I remember you standing at the door each Shabbat after services, shaking everyone’s hand as they walked out of the sanctuary, giving each person your full attention, even for a moment. That was the advice you gave me when I got married, when I was overwhelmed at the thought of seeing so many friends and family in one intense time and place. You advised that when engaged in conversation with one person to stay fully engaged. To pretend in that moment that nobody else is in the room. And to do so with each person, with each conversation. I cherish that advice to this day, and strive, though it is difficult, to follow it. You model looking both internally, the value of the small, of the intimate, in addition to looking externally, the importance of the big, the global.

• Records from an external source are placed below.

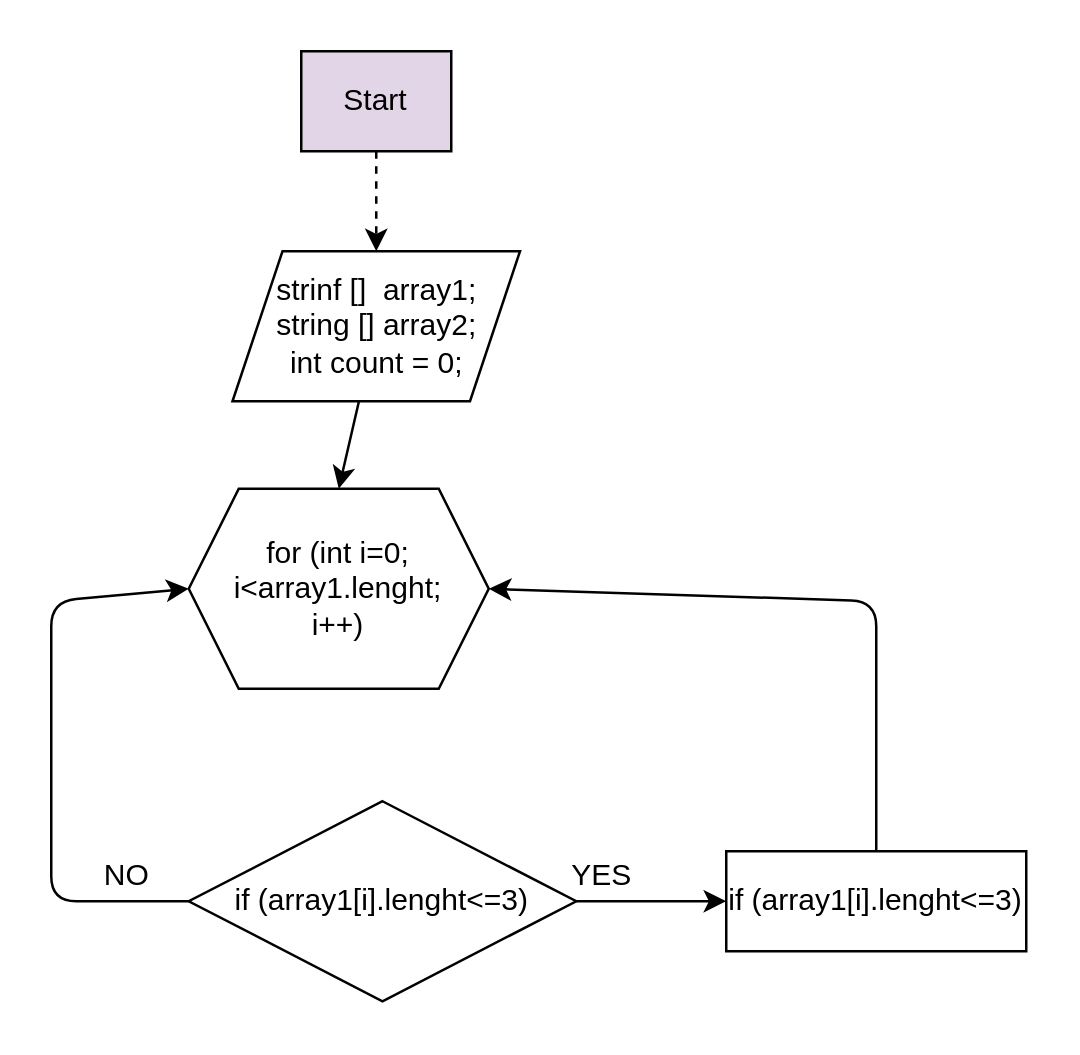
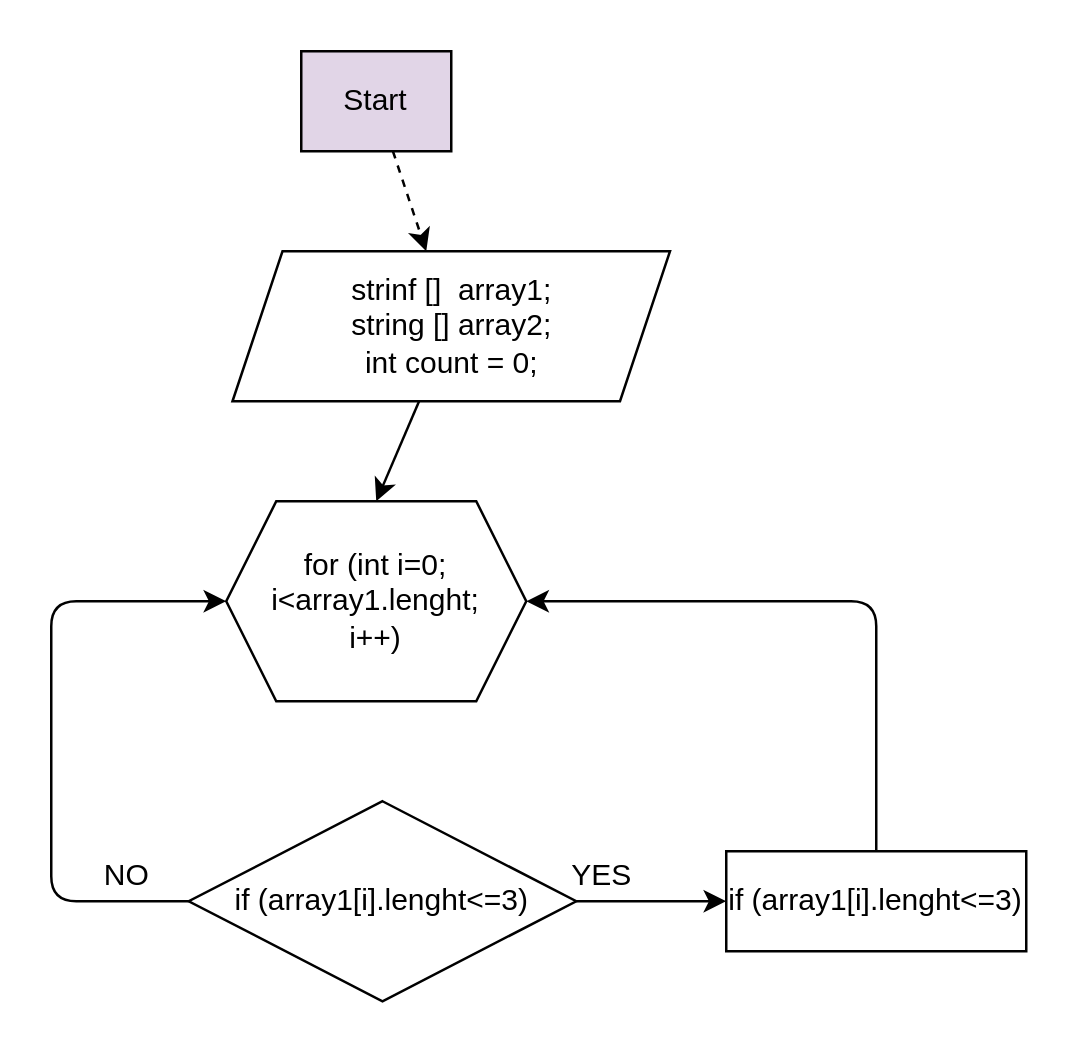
  <mxCell id="0" />
  <mxCell id="1" parent="0" />
  <mxCell id="2" style="edgeStyle=none;html=1;dashed=1;" edge="1" parent="1" source="3" target="5"><mxGeometry relative="1" as="geometry" /></mxCell>
  <mxCell id="3" value="Start" style="whiteSpace=wrap;html=1;fillColor=#e1d5e7;" vertex="1" parent="1"><mxGeometry x="120" y="20" width="60" height="40" as="geometry" /></mxCell>
  <mxCell id="4" style="edgeStyle=none;html=1;entryX=0.5;entryY=0;entryDx=0;entryDy=0;" edge="1" parent="1" source="5" target="6"><mxGeometry relative="1" as="geometry" /></mxCell>
- <mxCell id="5" value="&lt;div&gt;strinf []&amp;nbsp; array1;&lt;/div&gt;&lt;div&gt;string [] array2;&lt;/div&gt;&lt;div&gt;int count = 0;&lt;/div&gt;" style="shape=parallelogram;perimeter=parallelogramPerimeter;whiteSpace=wrap;html=1;fixedSize=1;" vertex="1" parent="1"><mxGeometry x="92.5" y="100" width="115" height="60" as="geometry" /></mxCell>
- <mxCell id="6" value="&lt;div&gt;for (int i=0;&lt;/div&gt;&lt;div&gt;i&amp;lt;array1.lenght;&lt;/div&gt;&lt;div&gt;i++)&lt;/div&gt;" style="shape=hexagon;perimeter=hexagonPerimeter2;whiteSpace=wrap;html=1;fixedSize=1;" vertex="1" parent="1"><mxGeometry x="75" y="195" width="120" height="80" as="geometry" /></mxCell>
+ <mxCell id="5" value="&lt;div&gt;strinf []&amp;nbsp; array1;&lt;/div&gt;&lt;div&gt;string [] array2;&lt;/div&gt;&lt;div&gt;int count = 0;&lt;/div&gt;" style="shape=parallelogram;perimeter=parallelogramPerimeter;whiteSpace=wrap;html=1;fixedSize=1;" vertex="1" parent="1"><mxGeometry x="92.5" y="100" width="175" height="60" as="geometry" /></mxCell>
+ <mxCell id="6" value="&lt;div&gt;for (int i=0;&lt;/div&gt;&lt;div&gt;i&amp;lt;array1.lenght;&lt;/div&gt;&lt;div&gt;i++)&lt;/div&gt;" style="shape=hexagon;perimeter=hexagonPerimeter2;whiteSpace=wrap;html=1;fixedSize=1;" vertex="1" parent="1"><mxGeometry x="90" y="200" width="120" height="80" as="geometry" /></mxCell>
  <mxCell id="7" value="" style="edgeStyle=none;html=1;" edge="1" parent="1" source="9" target="11"><mxGeometry relative="1" as="geometry" /></mxCell>
  <mxCell id="8" style="edgeStyle=none;html=1;entryX=0;entryY=0.5;entryDx=0;entryDy=0;" edge="1" parent="1" source="9" target="6"><mxGeometry relative="1" as="geometry"><Array as="points"><mxPoint x="20" y="360" /><mxPoint x="20" y="240" /></Array></mxGeometry></mxCell>
  <mxCell id="9" value="if (array1[i].lenght&amp;lt;=3)" style="rhombus;whiteSpace=wrap;html=1;" vertex="1" parent="1"><mxGeometry x="75" y="320" width="155" height="80" as="geometry" /></mxCell>
  <mxCell id="10" style="edgeStyle=none;html=1;entryX=1;entryY=0.5;entryDx=0;entryDy=0;" edge="1" parent="1" source="11" target="6"><mxGeometry relative="1" as="geometry"><Array as="points"><mxPoint x="350" y="240" /></Array></mxGeometry></mxCell>
  <mxCell id="11" value="&lt;span style=&quot;text-align: left&quot;&gt;if (array1[i].lenght&amp;lt;=3)&lt;/span&gt;" style="whiteSpace=wrap;html=1;" vertex="1" parent="1"><mxGeometry x="290" y="340" width="120" height="40" as="geometry" /></mxCell>
  <mxCell id="12" value="YES" style="text;html=1;align=center;verticalAlign=middle;resizable=0;points=[];autosize=1;strokeColor=none;fillColor=none;" vertex="1" parent="1"><mxGeometry x="220" y="340" width="40" height="20" as="geometry" /></mxCell>
  <mxCell id="13" value="NO" style="text;html=1;align=center;verticalAlign=middle;resizable=0;points=[];autosize=1;strokeColor=none;fillColor=none;" vertex="1" parent="1"><mxGeometry x="35" y="340" width="30" height="20" as="geometry" /></mxCell>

I believe that this is partly why you have been at the forefront of the “women’s issue” in the halachic community. You have listened to girl after girl, woman after woman, heard our struggle. You have opened your heart, genuinely, to the challenge that women face, blessed and burdened with the religious, cultural, and biological responsibilities of raising children and running a home, combined with the need or desire to earn money and have a career, and the passion to be knowledgeable about and involved deeply in our Jewish life. The question of the boundaries of women’s responsibilities and power threaten the very structure of halachic Judaism, which is built upon a clear delineation between the mitzvot in which men are obligated, and those in which, most importantly, women are not obligated. This structure protects the centrality and sanctity of the family, and places the woman at the center of the home, and the man at the center of Jewish public life. You have dared to look closely at these structures and find openings, spaces, in which women can gently enter the halachic, Jewish public sphere, in which men can gently find their places in the home, so that the core values behind the halachot are preserved, and the core humanity and sanctity of both men and women celebrated. You have made “women’s issues” a communal issue, one which is the responsibility of all members of the community.

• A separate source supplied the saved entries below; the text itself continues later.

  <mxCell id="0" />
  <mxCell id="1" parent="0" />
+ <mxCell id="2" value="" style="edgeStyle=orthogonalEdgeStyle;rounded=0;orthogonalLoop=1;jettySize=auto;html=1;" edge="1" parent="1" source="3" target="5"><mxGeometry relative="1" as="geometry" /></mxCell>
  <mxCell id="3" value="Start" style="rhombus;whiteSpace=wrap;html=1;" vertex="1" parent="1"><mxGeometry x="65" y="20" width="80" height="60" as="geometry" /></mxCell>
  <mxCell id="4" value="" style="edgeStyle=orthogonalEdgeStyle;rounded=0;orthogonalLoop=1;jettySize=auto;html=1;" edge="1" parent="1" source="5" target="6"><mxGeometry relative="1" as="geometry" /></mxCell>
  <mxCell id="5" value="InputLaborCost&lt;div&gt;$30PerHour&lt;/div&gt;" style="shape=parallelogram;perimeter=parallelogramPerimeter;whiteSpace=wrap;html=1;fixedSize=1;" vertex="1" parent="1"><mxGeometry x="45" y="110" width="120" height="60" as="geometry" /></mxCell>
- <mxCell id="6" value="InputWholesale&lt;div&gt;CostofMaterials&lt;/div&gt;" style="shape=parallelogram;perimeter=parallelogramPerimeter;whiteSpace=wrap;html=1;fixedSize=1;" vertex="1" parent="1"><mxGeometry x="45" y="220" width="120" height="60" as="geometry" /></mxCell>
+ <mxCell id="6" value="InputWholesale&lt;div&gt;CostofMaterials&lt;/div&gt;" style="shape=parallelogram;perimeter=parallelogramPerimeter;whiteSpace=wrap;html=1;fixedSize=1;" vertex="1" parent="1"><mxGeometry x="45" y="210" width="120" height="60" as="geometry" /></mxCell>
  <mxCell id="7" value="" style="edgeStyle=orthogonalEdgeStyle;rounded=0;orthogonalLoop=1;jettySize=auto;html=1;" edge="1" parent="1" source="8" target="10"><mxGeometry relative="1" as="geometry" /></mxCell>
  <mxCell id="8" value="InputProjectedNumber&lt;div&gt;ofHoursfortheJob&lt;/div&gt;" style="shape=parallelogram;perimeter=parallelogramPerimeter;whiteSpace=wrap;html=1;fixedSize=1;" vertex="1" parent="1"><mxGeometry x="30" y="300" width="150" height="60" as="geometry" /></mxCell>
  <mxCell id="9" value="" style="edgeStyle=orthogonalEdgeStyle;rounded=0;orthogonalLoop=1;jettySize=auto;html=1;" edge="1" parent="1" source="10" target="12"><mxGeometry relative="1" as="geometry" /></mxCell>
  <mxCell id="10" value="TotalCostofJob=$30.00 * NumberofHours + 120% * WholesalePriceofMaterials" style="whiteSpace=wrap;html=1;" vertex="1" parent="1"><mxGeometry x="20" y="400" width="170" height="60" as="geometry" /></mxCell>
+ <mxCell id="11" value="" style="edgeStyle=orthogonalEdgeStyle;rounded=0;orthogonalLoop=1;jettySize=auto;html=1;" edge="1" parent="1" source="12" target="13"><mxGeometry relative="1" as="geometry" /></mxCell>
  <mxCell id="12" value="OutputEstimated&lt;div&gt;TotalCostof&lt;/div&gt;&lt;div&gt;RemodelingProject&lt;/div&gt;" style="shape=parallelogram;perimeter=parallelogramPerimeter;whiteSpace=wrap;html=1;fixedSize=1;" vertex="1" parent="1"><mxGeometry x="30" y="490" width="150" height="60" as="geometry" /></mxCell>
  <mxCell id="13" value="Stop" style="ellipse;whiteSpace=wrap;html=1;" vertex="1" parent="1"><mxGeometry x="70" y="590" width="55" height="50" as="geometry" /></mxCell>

You, Rabbi Weiss, have had the courage to be fierce and creative with Torah for the sake of preserving Torah. You have been my role model, inspiring me to dedicate my professional life to striving to help our community grow, to meet its people’s changing needs, to help those who care about it to learn to adapt so that they can preserve what they love in Judaism, and help it thrive. I was blessed to grow up in a home in which my parents modeled living an engaged Jewish life, and taught me to find the joy and beauty in Jewish living. And I was doubly-blessed to grow up in your bayit, in the communal home you have created that taught me that I am responsible, and able, to shape Jewish life, to protect it, to preserve it, to let it change, to help it grow and flourish. Thank you. May you continue to be blessed and protected, may your powerful light shine and bring joy to our community, and may your work help us lift our truest faces to each other, and bring us, and even the world, towards greater wholeness and peace.

Maya Bernstein is Strategic Design Officer of UpStart Bay Area, a social venture and innovation consulting firm.

This article first appeared in The Jewish Week.